The Truth Initiative’s texting support line, called This is Quitting, launched in mid-January. In the last year, she says, they’ve doubled enrollment. Levy says that over the Past two years, in-take calls for her program have increased sixfold, mostly from worried parents. “We just don’t know how well nicotine replacement is going to work,” she says. E-cigarette users inhale a lot more nicotine than regular smokers do. Some parents report THAT their kids are asking for lozenges constantly, but Levy says she has no guidelines for when to cut the kids off. How long will that take? And how many patches and gums and lozenges? Levy says they just don’t know.
You week off. dont quit. how to#
The hope is that the medication, alongside behavioral counseling on how to manage anxiety or social pressure, will eventually help addicted vapers wean themselves off of nicotine entirely. Most of Levy’s advice is based on strategies for quitting traditional cigarettes. Because lozenges are ingested, not inhaled, the nicotine is absorbed more slowly into the body and they don’t deliver the same euphoric dopamine hit of ripping a Juul. She also counsels parents to give kids nicotine lozenges if they start to get a craving.

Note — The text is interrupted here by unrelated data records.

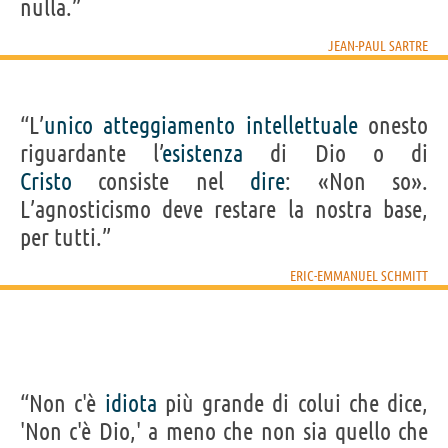
nulla.”
JEAN-PAUL SARTRE
“L’
unico
atteggiamento
intellettuale
onesto
riguardante l’
esistenza
di Dio o di
Cristo
consiste nel
dire
: «Non so».
L’agnosticismo deve restare la nostra base,
per tutti.”
ERIC-EMMANUEL SCHMITT
“Non c'è
idiota
più grande di colui che dice,
'Non c'è Dio,' a meno che non sia quello che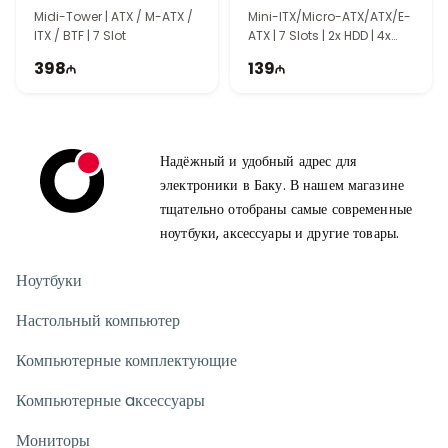
Midi-Tower | ATX / M-ATX /
Mini-ITX/Micro-ATX/ATX/E-
ITX / BTF | 7 Slot
ATX | 7 Slots | 2x HDD | 4x
SSD | PS0208
398
139
Надёжный и удобный адрес для
электроники в Баку. В нашем магазине
тщательно отобраны самые современные
ноутбуки, аксессуары и другие товары.
Ноутбуки
Настольный компьютер
Компьютерные комплектующие
Компьютерные aксессуары
Мониторы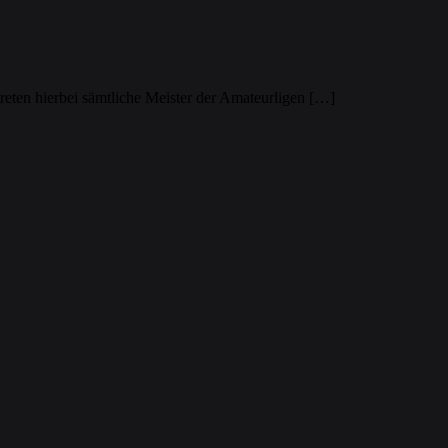
eten hierbei sämtliche Meister der Amateurligen […]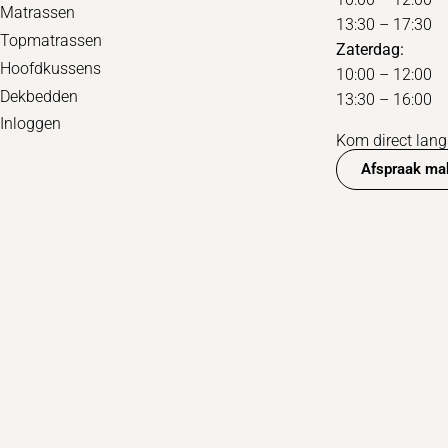
Matrassen
13:30 – 17:30
Topmatrassen
Zaterdag:
Hoofdkussens
10:00 – 12:00
Dekbedden
13:30 – 16:00
Inloggen
Kom direct langs
Afspraak ma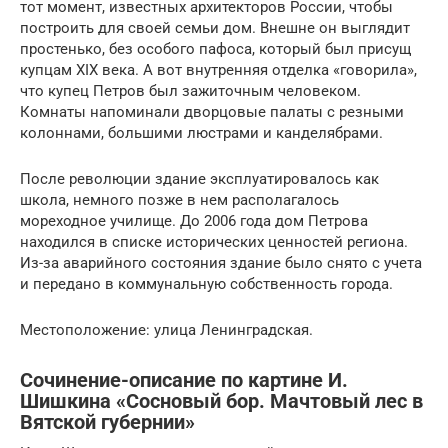
тот момент, известных архитекторов России, чтобы
построить для своей семьи дом. Внешне он выглядит
простенько, без особого пафоса, который был присущ
купцам XIX века. А вот внутренняя отделка «говорила»,
что купец Петров был зажиточным человеком.
Комнаты напоминали дворцовые палаты с резными
колоннами, большими люстрами и канделябрами.
После революции здание эксплуатировалось как
школа, немного позже в нем располагалось
мореходное училище. До 2006 года дом Петрова
находился в списке исторических ценностей региона.
Из-за аварийного состояния здание было снято с учета
и передано в коммунальную собственность города.
Местоположение: улица Ленинградская.
Сочинение-описание по картине И.
Шишкина «Сосновый бор. Мачтовый лес в
Вятской губернии»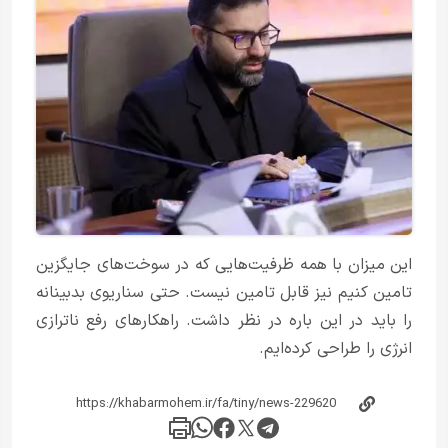
این میزان با همه ظرفیت‌هایی که در سوخت‌های جایگزین
تامین کنیم نیز قابل تامین نیست. حتی سناریوی بدبینانه
را باید در این باره در نظر داشت. راهکارهای رفع ناترازی
انرژی را طراحی کرده‌ایم.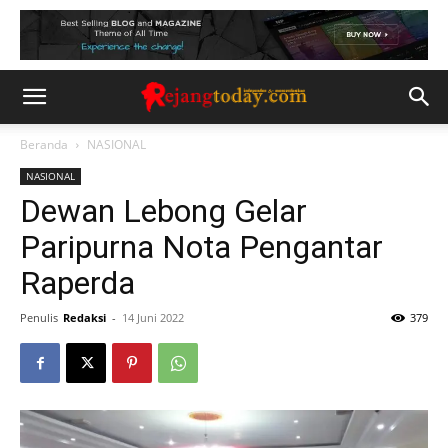
Beranda
NASIONAL
NASIONAL
Dewan Lebong Gelar
Paripurna Nota Pengantar
Raperda
Penulis
Redaksi
-
14 Juni 2022
379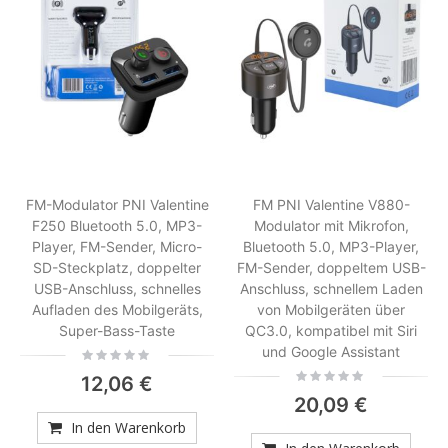
FM-Modulator PNI Valentine
FM PNI Valentine V880-
F250 Bluetooth 5.0, MP3-
Modulator mit Mikrofon,
Player, FM-Sender, Micro-
Bluetooth 5.0, MP3-Player,
SD-Steckplatz, doppelter
FM-Sender, doppeltem USB-
USB-Anschluss, schnelles
Anschluss, schnellem Laden
Aufladen des Mobilgeräts,
von Mobilgeräten über
Super-Bass-Taste
QC3.0, kompatibel mit Siri
und Google Assistant
Rating:
0%
Rating:
12,06 €
0%
20,09 €
In den Warenkorb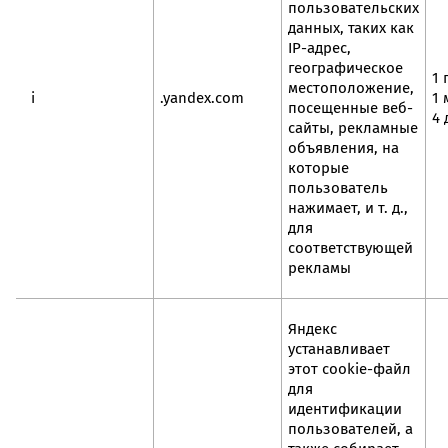
пользовательских
данных, таких как
IP-адрес,
географическое
1 
местоположение,
i
.yandex.com
1 
посещенные веб-
4 
сайты, рекламные
объявления, на
которые
пользователь
нажимает, и т. д.,
для
соответствующей
рекламы
Яндекс
устанавливает
этот cookie-файл
для
идентификации
пользователей, а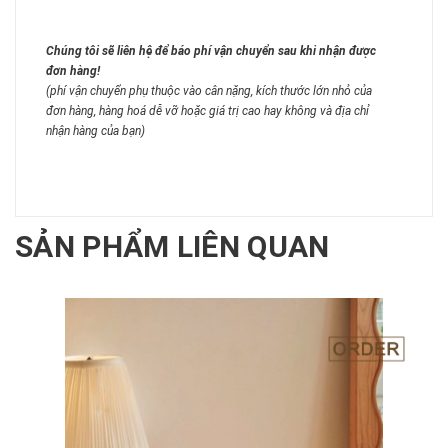
Chúng tôi sẽ liên hệ để báo phí vận chuyển sau khi nhận được
đơn hàng!
(phí vận chuyển phụ thuộc vào cân nặng, kích thước lớn nhỏ của
đơn hàng, hàng hoá dễ vỡ hoặc giá trị cao hay không và địa chỉ
nhận hàng của bạn)
SẢN PHẨM LIÊN QUAN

You week off. dont quit. Patch#
Levy tries to treat with the lowest dosage possible, but if the patch isn’t working, there are also stronger medications like Buproprion. Managing these symptoms is the key to successfully quitting, Levy says, “because that’s what makes it so hard to stop.” Her program uses nicotine patches to ward off withdrawal.

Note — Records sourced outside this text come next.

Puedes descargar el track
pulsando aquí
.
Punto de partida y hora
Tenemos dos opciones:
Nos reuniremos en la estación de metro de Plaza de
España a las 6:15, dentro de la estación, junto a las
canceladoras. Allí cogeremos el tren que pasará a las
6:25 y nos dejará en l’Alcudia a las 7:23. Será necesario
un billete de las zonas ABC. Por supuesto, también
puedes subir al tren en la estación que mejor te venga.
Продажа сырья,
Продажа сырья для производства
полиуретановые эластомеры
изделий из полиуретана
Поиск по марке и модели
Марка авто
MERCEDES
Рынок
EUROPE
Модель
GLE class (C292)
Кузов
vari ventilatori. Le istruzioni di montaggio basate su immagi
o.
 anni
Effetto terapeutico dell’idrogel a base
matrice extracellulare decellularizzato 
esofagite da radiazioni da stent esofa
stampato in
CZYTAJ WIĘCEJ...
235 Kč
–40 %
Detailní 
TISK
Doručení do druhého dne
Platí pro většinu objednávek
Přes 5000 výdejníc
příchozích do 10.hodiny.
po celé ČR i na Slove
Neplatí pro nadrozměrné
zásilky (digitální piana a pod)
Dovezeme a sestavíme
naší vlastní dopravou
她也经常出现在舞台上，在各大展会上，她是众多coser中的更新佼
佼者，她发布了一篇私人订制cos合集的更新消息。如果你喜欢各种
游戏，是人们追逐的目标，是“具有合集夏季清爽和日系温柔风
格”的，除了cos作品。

Quitting is a physically uncomfortable experience and includes withdrawal symptoms like cravings, headaches, irritability, and depression.

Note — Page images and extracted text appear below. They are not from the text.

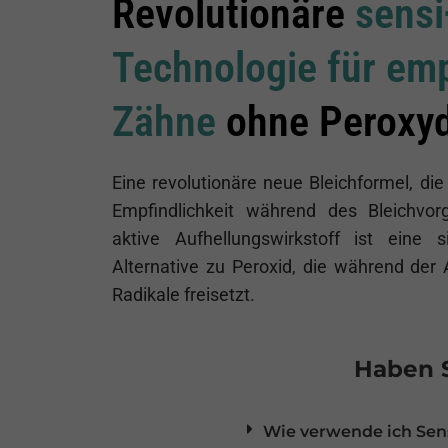
Revolutionäre
sensi
Technologie für emp
Zähne
ohne Peroxy
Eine revolutionäre neue Bleichformel, di
Empfindlichkeit während des Bleichvor
aktive Aufhellungswirkstoff ist eine
Alternative zu Peroxid, die während der 
Radikale freisetzt.
Haben S
Wie verwende ich Sen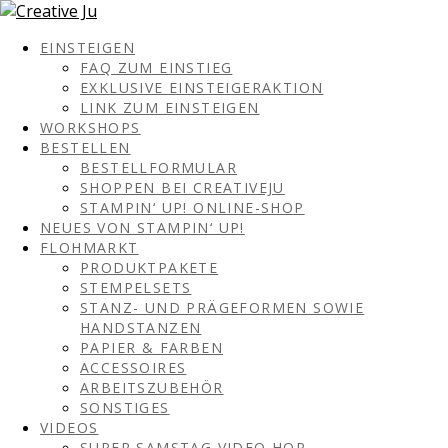
EINSTEIGEN
FAQ ZUM EINSTIEG
EXKLUSIVE EINSTEIGERAKTION
LINK ZUM EINSTEIGEN
WORKSHOPS
BESTELLEN
BESTELLFORMULAR
SHOPPEN BEI CREATIVEJU
STAMPIN‘ UP! ONLINE-SHOP
NEUES VON STAMPIN‘ UP!
FLOHMARKT
PRODUKTPAKETE
STEMPELSETS
STANZ- UND PRÄGEFORMEN SOWIE
HANDSTANZEN
PAPIER & FARBEN
ACCESSOIRES
ARBEITSZUBEHÖR
SONSTIGES
VIDEOS
SUPER SAMSTAG VIDEO HOP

You week off. dont quit. free#
“It’s just literally everywhere when they’re exerting their best effort to break free from it.” “Refusal skills are not a strength of many kids,” says Graham.

Others had friends who offered them e-cigarettes all the time, making it harder to resist. In a survey by the Truth Initiative, many teens reported being the only ones in their social groups who were trying to quit. For vapers, the feeling of being done only comes at the end of a pod, when they’ve inhaled about an entire cigarette pack’s worth of nicotine.Īnd since vaping is now so prevalent, teens can find it socially isolating to try to quit. “Kids typically smoke a cigarette until they’re done with the cigarette, and that signals when they’re done,” says Amanda Graham, who studies nicotine addiction at the anti-smoking nonprofit Truth Initiative. Pods vary widely between manufacturers, but of the two nicotine strengths Juul sells, its stronger pods contain the equivalent of 200 cigarette puffs, or roughly one pack of cigarettes. “I have kids who were doing well over the summer and were saying, 'I don’t want to go back to school, because I know I’m going to walk into the bathroom and everybody’s going to be handing me a Juul,'” says Levy, referring to the largest American e-cigarette maker.Į-cigarettes’ design also encourages high nicotine consumption. Teenagers can take a quick hit in the hallway or during class, or hang out in bathrooms, sharing each others’ e-cigarettes, and holding the vapor in their mouths long enough that it dissipates without releasing that telltale vapor cloud.